## AIM OF THE TASK
State how many lines in these records contain the word "shall", and nothing else.

══════════

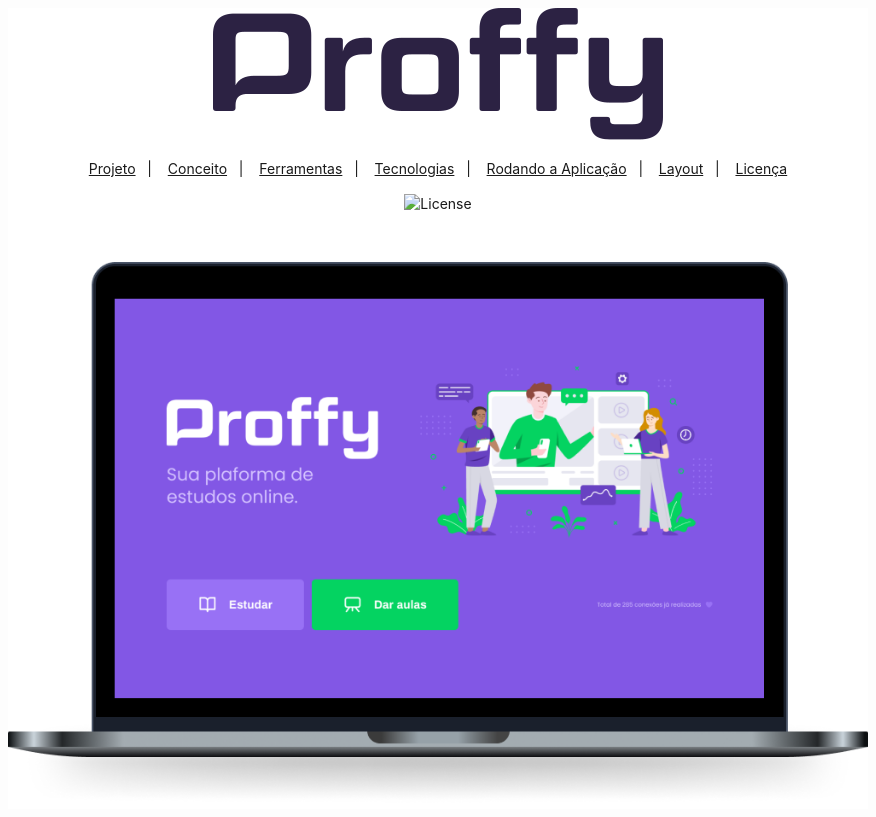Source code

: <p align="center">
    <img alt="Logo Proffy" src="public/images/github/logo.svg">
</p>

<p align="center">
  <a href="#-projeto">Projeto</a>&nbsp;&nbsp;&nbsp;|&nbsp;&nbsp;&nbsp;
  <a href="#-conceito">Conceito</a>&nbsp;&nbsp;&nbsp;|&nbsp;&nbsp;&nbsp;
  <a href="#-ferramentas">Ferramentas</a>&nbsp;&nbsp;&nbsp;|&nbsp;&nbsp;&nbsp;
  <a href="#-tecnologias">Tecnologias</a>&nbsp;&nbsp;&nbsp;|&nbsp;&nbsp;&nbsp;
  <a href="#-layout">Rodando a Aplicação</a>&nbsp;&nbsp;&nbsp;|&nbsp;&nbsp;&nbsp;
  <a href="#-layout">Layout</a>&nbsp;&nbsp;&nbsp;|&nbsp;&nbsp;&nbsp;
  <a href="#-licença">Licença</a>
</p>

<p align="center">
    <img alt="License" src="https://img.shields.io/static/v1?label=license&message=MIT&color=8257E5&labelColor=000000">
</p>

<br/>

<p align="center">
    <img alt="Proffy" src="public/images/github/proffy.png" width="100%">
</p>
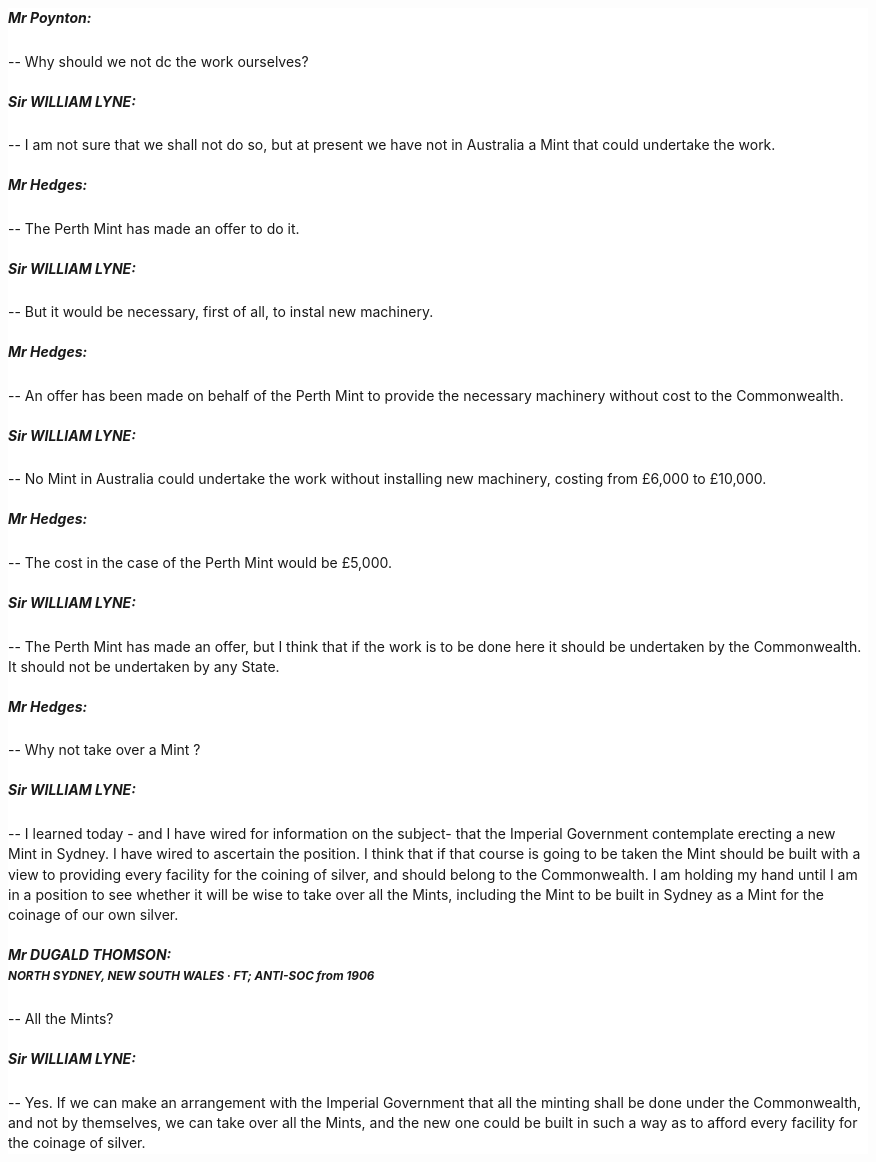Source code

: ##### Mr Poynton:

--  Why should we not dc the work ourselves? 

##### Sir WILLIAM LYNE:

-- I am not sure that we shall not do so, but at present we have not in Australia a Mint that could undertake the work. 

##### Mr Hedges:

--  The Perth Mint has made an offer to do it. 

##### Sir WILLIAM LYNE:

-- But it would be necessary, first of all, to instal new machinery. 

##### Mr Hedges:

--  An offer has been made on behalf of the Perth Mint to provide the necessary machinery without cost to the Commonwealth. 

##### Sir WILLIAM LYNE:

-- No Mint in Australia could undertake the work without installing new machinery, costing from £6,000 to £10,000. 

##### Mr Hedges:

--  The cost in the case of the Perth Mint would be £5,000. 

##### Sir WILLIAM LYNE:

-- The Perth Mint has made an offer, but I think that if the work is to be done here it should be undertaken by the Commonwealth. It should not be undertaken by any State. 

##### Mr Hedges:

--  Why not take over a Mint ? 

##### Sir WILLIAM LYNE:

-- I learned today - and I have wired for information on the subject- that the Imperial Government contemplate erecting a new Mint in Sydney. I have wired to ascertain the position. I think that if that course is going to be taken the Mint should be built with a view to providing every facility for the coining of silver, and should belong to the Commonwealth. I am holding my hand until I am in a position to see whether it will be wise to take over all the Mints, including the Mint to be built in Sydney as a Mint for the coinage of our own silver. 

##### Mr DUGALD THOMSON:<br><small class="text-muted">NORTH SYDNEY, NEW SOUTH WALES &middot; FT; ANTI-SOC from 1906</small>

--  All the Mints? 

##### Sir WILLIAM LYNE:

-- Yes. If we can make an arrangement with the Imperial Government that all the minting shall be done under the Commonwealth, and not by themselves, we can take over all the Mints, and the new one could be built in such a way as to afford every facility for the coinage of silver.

══════════

## REPLY TO THE TASK
2